Dataset entries:
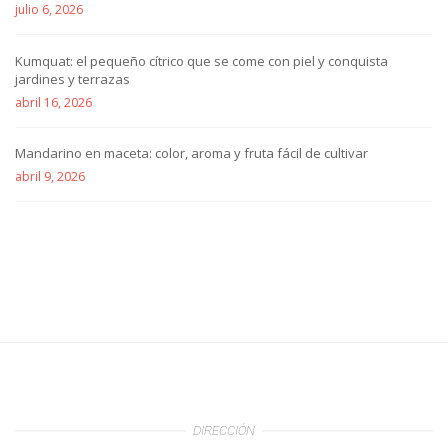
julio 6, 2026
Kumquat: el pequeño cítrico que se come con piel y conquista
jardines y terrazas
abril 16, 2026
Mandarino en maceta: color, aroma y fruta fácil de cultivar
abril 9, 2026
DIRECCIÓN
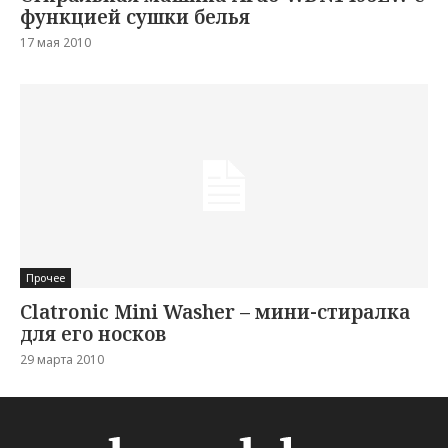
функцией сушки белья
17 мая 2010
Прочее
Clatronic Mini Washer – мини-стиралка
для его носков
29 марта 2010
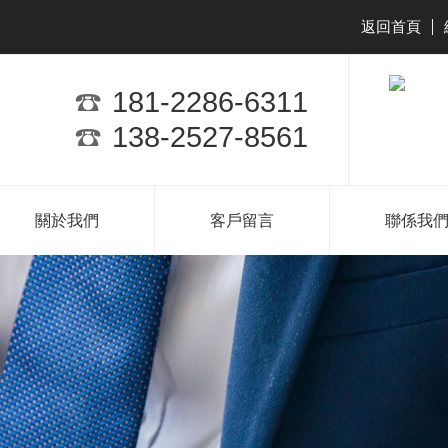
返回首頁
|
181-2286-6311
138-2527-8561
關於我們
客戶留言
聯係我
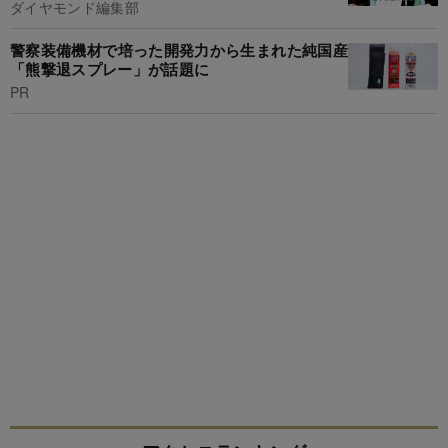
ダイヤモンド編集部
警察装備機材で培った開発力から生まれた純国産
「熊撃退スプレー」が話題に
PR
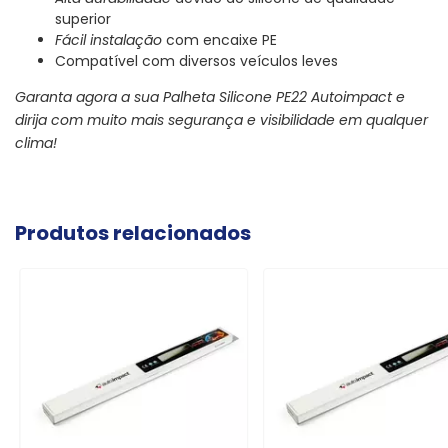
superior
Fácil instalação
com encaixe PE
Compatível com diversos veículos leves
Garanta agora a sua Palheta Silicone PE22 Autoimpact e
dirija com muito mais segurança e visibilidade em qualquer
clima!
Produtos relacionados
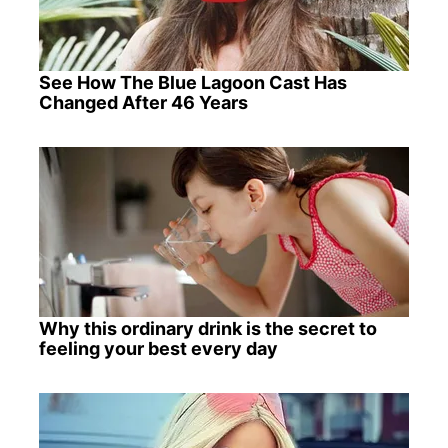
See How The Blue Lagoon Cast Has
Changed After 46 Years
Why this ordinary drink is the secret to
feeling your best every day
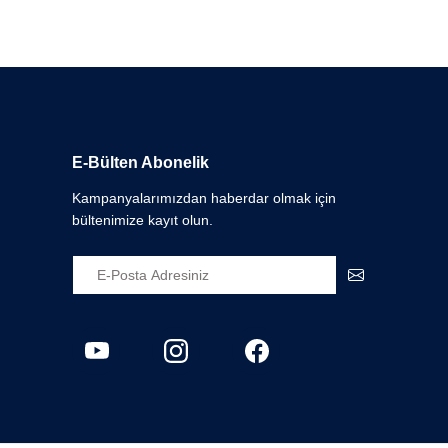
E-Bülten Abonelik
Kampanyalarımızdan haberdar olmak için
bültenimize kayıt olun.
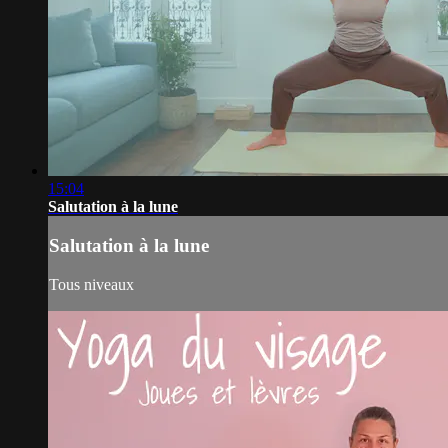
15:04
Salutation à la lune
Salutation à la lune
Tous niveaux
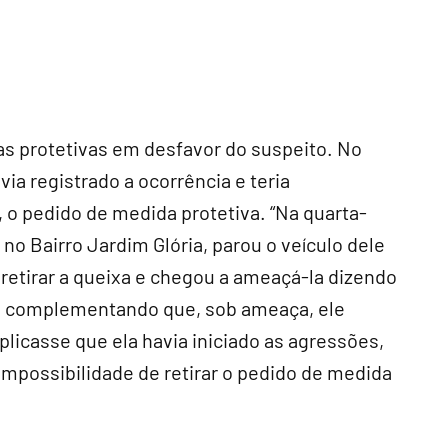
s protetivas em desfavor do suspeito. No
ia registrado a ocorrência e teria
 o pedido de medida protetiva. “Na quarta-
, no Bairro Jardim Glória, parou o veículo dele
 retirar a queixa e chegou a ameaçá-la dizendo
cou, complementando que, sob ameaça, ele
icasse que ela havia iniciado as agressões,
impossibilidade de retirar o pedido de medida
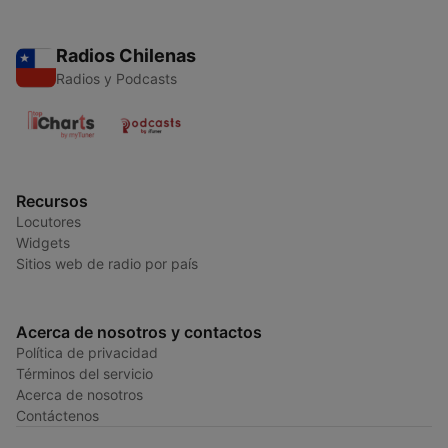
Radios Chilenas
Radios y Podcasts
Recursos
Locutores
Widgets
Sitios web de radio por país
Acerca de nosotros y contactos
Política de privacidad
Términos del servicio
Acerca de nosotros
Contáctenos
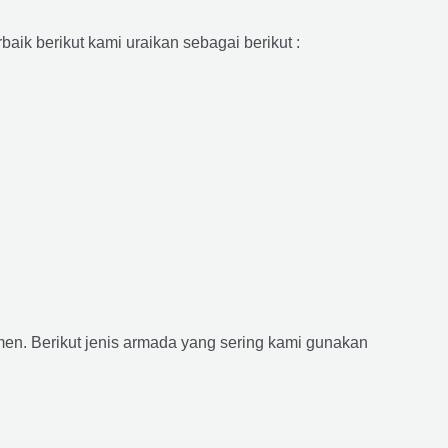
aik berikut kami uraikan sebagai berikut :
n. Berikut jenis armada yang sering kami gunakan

## WHAT THIS TASK INVOLVES
Your answer must be an exact copy of the lines above, from the line that contains "Radios Chilenas" through the final line, with no pictures in it.

## ANSWER AREA
Radios Chilenas
Radios y Podcasts
Recursos
Locutores
Widgets
Sitios web de radio por país
Acerca de nosotros y contactos
Política de privacidad
Términos del servicio
Acerca de nosotros
Contáctenos
aik berikut kami uraikan sebagai berikut :
n. Berikut jenis armada yang sering kami gunakan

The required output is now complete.